黒やぎの(てくてくわくわく 街道ウォーク)番外編

ふとした事から街道ウォークの付き人になった黒やぎのひとりごとです。ルピナス主宰の(てくてくわくわく 街道ウォーク)(http://kaz-mt-wisteria.hatenablog.com/)とあわせて見てくださいね

音楽鑑賞の時間

今でもあるのでしょうか?中学校の音楽鑑賞の時間。音楽の授業で、一定時間、クラシック音楽などを(聴かなくてはいけない)時間。あれが、心底好きな人はどれくらいいたのでしょうか?

中学生の時、あたしは、カーペンターズ一筋の洋楽ポップスファンで、音楽鑑賞の時間はひたすら、じっと、時間の経過だけを待っている普通の生徒でした。

でも、私の居た少人数学校の✕学園は、違うタイプの音楽鑑賞もありました。

中学高校一貫校で男女別学。昼食は食堂の代わりに使っていた昭和10年代建築の古い体育館で一堂に会して食べていました。そのあと報告の時間、外部講師のおはなしなどの中に、安部道雄先生の(音楽鑑賞の時間)がありました。

センセイは60代後半になる数学を教えて下さる方でしたが、大変なクラシックファン。しかし、こちらは中高のいわばガキどもです。
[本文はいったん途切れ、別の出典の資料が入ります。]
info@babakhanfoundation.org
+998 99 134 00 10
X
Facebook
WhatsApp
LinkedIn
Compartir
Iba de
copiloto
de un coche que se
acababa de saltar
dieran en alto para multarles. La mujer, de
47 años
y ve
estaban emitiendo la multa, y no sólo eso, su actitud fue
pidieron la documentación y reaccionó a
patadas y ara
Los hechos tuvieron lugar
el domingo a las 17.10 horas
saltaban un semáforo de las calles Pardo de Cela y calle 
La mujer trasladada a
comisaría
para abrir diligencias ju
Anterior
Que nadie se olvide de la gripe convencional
センセイはご自分のLPレコードを持参されると、このあたりをかけてくれと生徒に命じ、交響曲管弦楽曲など、わざと?にぎやかな楽章を選び、その中間部分でテーマがガラッと変わった瞬間、椅子からすくっと立ち上がると・・右手を高く上げて人差し指で天をさしながら

「ここ・・・ここがいいんです。」

と一言だけ、私たちに直球を投げて、すぐに着席。野武士のような古風な顔立ちの先生が一瞬だけニカッっと笑顔になります。

ほどなく当該楽章が終わると

「演奏は〇〇指揮の△▼フィルハーモニー管弦楽団でした」といい余計な解説はしないでぱっと終了するのでした。おばかな中高生は大拍手。(すぐ終わるので)

 

くろやぎ、感心したんです。あ、こういう、(いいものはいい、好きなものは好きだ。私はこの曲、この部分が大好きだ)という愛好の仕方もあるのだなと。理屈抜き、勉強要素なし、感覚で聞くのもアリ。

自分に合っていたね。

 

そのあと、高校一年の時、母親が放った小さな一言から、クラシック音楽をレパートリーに入れるようになりました。いまでは、市民合唱団に参加して歌う傍ら、その課題曲を何種類かアマゾンで頼んでは、比較鑑賞するのもいける、クラシックがそこそこすきな初老のおじさんになりました。その気になると、嵌る性格のようです。

 

あれから、もう40年以上前になりましたが、今でも、先生の天井を指さす姿が脳裏に浮かび、ここがいいんです、という声が聞こえてきます。

ちょっと風変わりで、とても良い先生でした。

おかげで、人生の幅が広がったような気が致します。

あの時は本当にありがとうございました。